Hier der Karton, so wie er sich nach dem Herausnehmen gezeigt hatte:



			Dieser Inhalt steht nur eingeloggten Mitgliedern zur Verfügung.
        



Und jetzt auch mal von der Seite. TÜV Rheinland, ja das ist mir erst recht spät aufgefallen.  Das Übliche (Low Noice Fan, oder andere "Produktvorzüge") darf natürlich nicht fehlen, extra erwähnen will ich es nicht.



			Dieser Inhalt steht nur eingeloggten Mitgliedern zur Verfügung.
        



 Nachdem ich die Folienhülle entfernt hatte, konnte ich nun das innere Begutachten: Das Netzteil selbst ist in einer schwarzen Tüte verstaut, während die Kabelstränge mit einem Klettband gebändigt wurden. Gut, ich hab jetzt versucht, das wieder so hinzubekommen wie geliefert, aber wie man sieht: Es hat nicht sollen sein...




			Dieser Inhalt steht nur eingeloggten Mitgliedern zur Verfügung.
        




*Eindruck/Farbgestaltung:*​ 

 Die schwarze Hülle des Netzteils war zwar nicht samtig, wie die des  Corsair TX750W, aber aufgrund des Preises und des Marktsegmentes hatte ich eh eine hüllenlose Verpackung erwartet.

 Zur Farbgestaltung kann ich nur sagen: Endlich!
 So schön und edel schwarz und anthrazit doch sein mögen, ist es sehr erfrischen, dass ein Hersteller sich traut, eine außergewöhnliche Farbe anzubieten, die sich wohltuend von der Konkurrenz abhebt. Mir gefällt die Farbe Orange ziemlich gut, und das Netzteil passt somit farblich mittlerweile gut zum Boden und zum Teppich 
Leider integriert es sich farblich nicht ins neue Raven02, dafür kann es Akzente setzen.
Der Lufteinlass:



			Dieser Inhalt steht nur eingeloggten Mitgliedern zur Verfügung.
        



Hier kann man gut die Leistungswerte erkennen und was interessantes offebart sich: Die Bezeichnung HEC-400TE. Daran kann man gut erkennen, dass HEC nicht irgendeine neue Marke ist, sondern ihre Produktpalette auf den Retailmarkt ausgeweitet hat.
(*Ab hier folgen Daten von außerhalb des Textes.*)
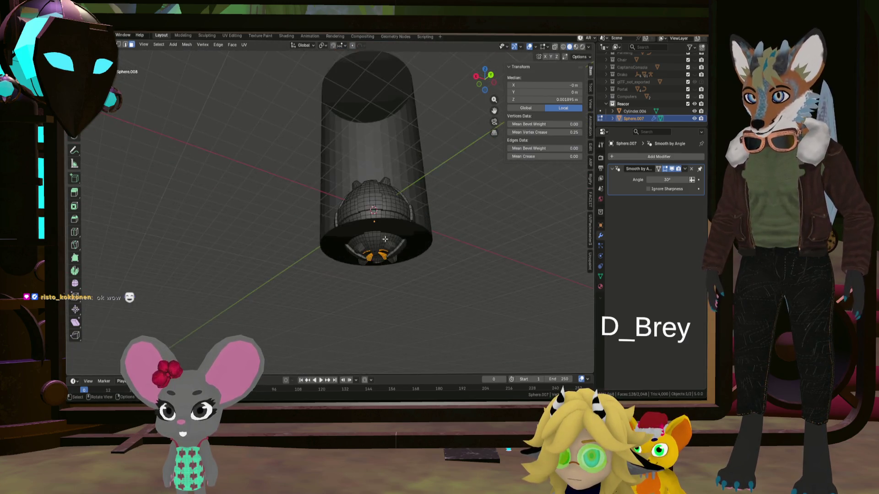
scroll(380, 221, "up", 6)
key("e")
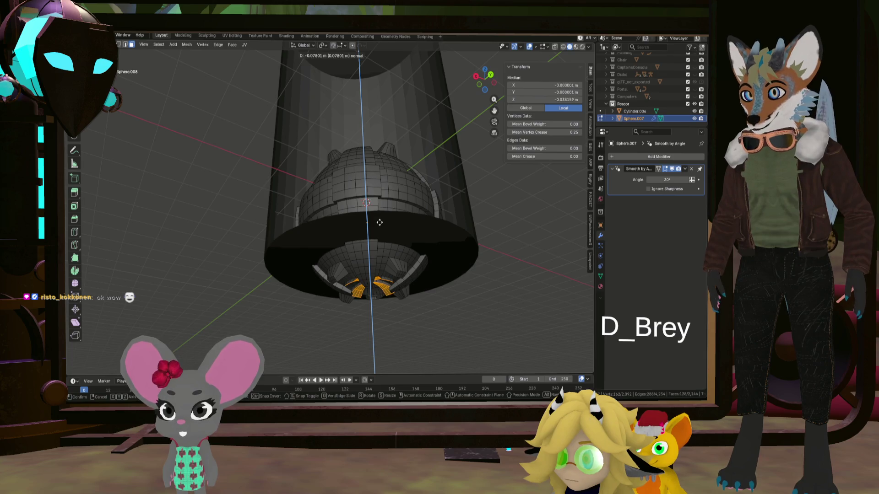
right_click(379, 221)
key("KP_1")
middle_click_drag(401, 185, 395, 272)
key("e")
right_click(401, 205)
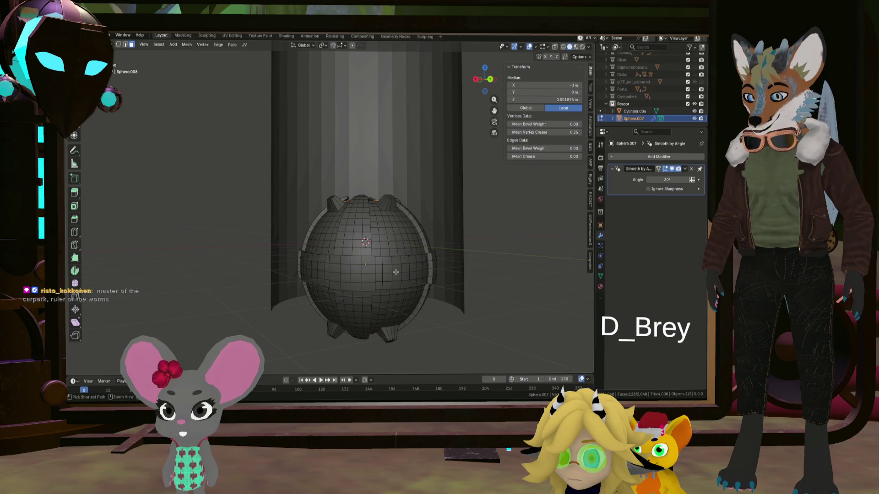
Extrude the cross faces slightly outward along their normals and return to Object Mode
key("alt+e")
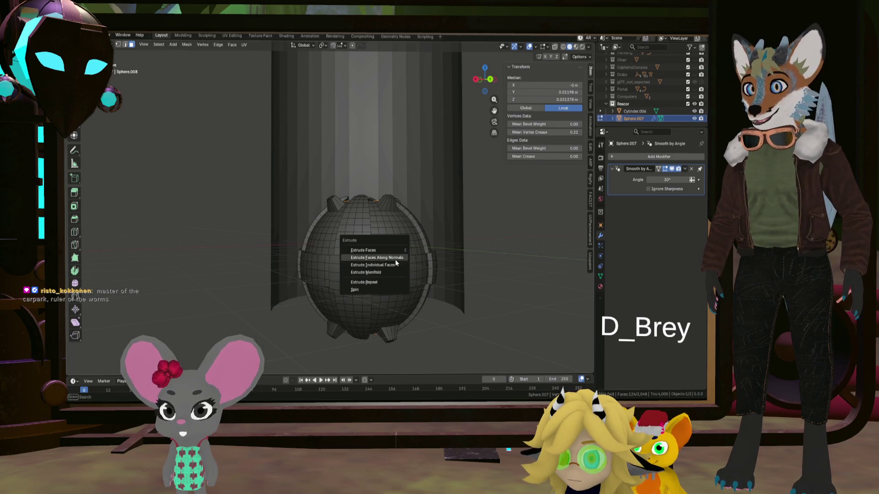
left_click(395, 261)
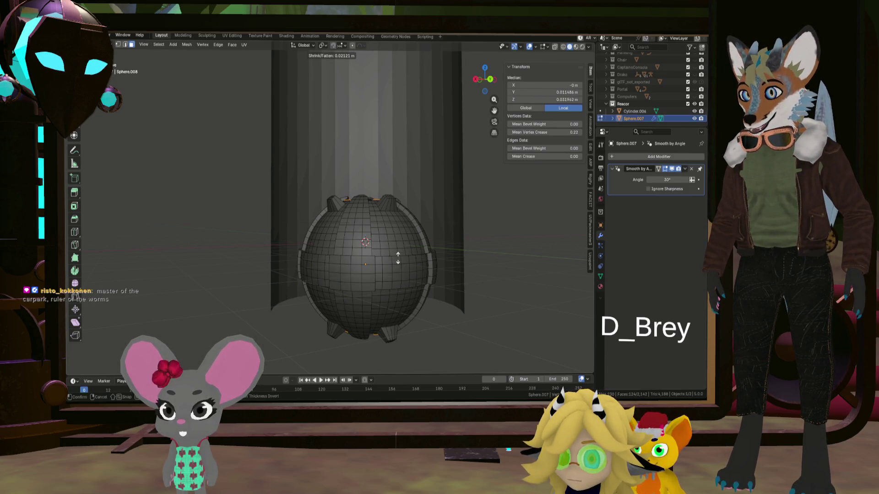
left_click(397, 257)
mouse_move(397, 258)
middle_mouse_down()
mouse_move(387, 203)
mouse_move(385, 241)
mouse_move(428, 221)
mouse_move(354, 215)
mouse_move(301, 226)
middle_mouse_up()
left_click(387, 204)
key("Tab")
scroll(408, 149, "up", 5)
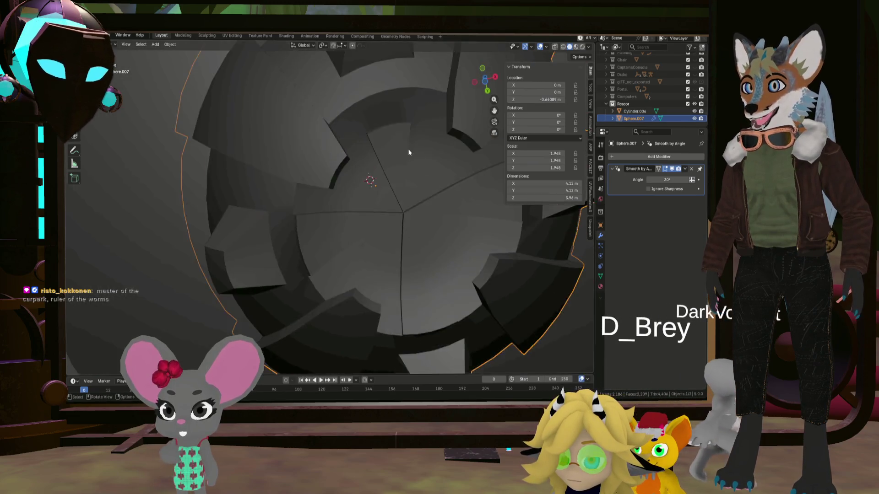
Re-enter Edit Mode and extrude the cross faces inward along their normals
key("Tab")
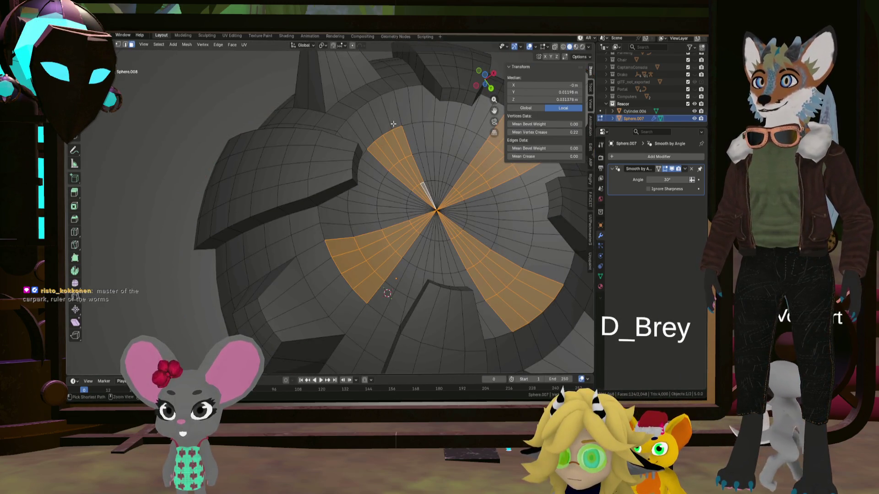
mouse_move(385, 112)
middle_mouse_down()
mouse_move(450, 217)
mouse_move(453, 190)
middle_mouse_up()
key("alt+e")
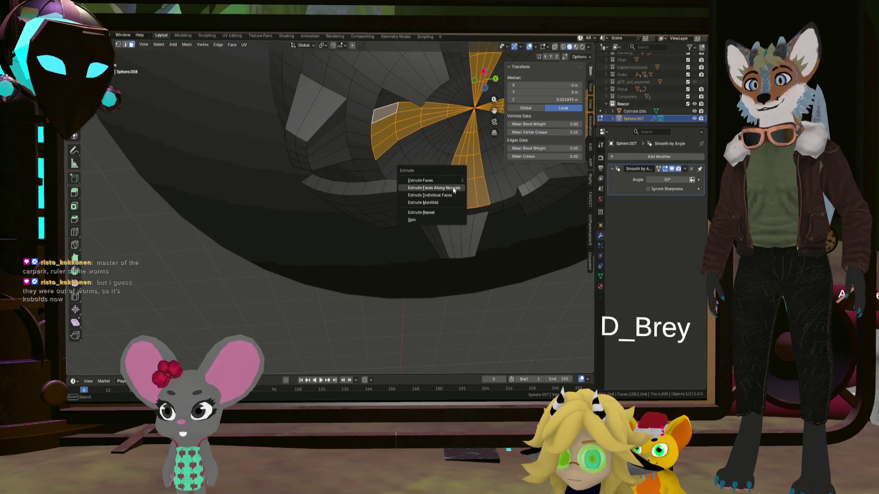
left_click(454, 190)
			Dieser Inhalt steht nur eingeloggten Mitgliedern zur Verfügung.
        



Einmal von oben.



			Dieser Inhalt steht nur eingeloggten Mitgliedern zur Verfügung.
        



Und nun die Seite. Gut erkennbar das Logo.



			Dieser Inhalt steht nur eingeloggten Mitgliedern zur Verfügung.
        



 Was Cougar am Gehäuse selbst anfängt, bringt es bei den gesleevten Kabeln zu Ende: Bevor ich den Test in der Hardwareluxx zum CM 700 gelesen habe, dachte ich ernsthaft, die Kabelstränge würden nur mich an eine Korallenotter der Gattung Erythrolamprus erinnern, wurde aber eines besseren belehrt (fast könnte man von „zwei Deppen, ein Gedanke“ sprechen)...




			Dieser Inhalt steht nur eingeloggten Mitgliedern zur Verfügung.
        



 Die Farbgebung des Netzteils, respektive der Kabel hat einen relativ großen Vorteil [bei meinem Test], da ich bei den anderen Geräten teils die Kabel wegen der gleichen Farbe+Unordung mehr schlecht als recht auseinanderhalten konnte. Beim Cougar besteht jedoch keine Verwechslungsgefahr 
 Wie gesagt, beim Cougar blieb somit die Fehlersuche aus, warum der PC nicht mit dem P4-Stecker startet, nur weil der am falschen Netzteil hängt...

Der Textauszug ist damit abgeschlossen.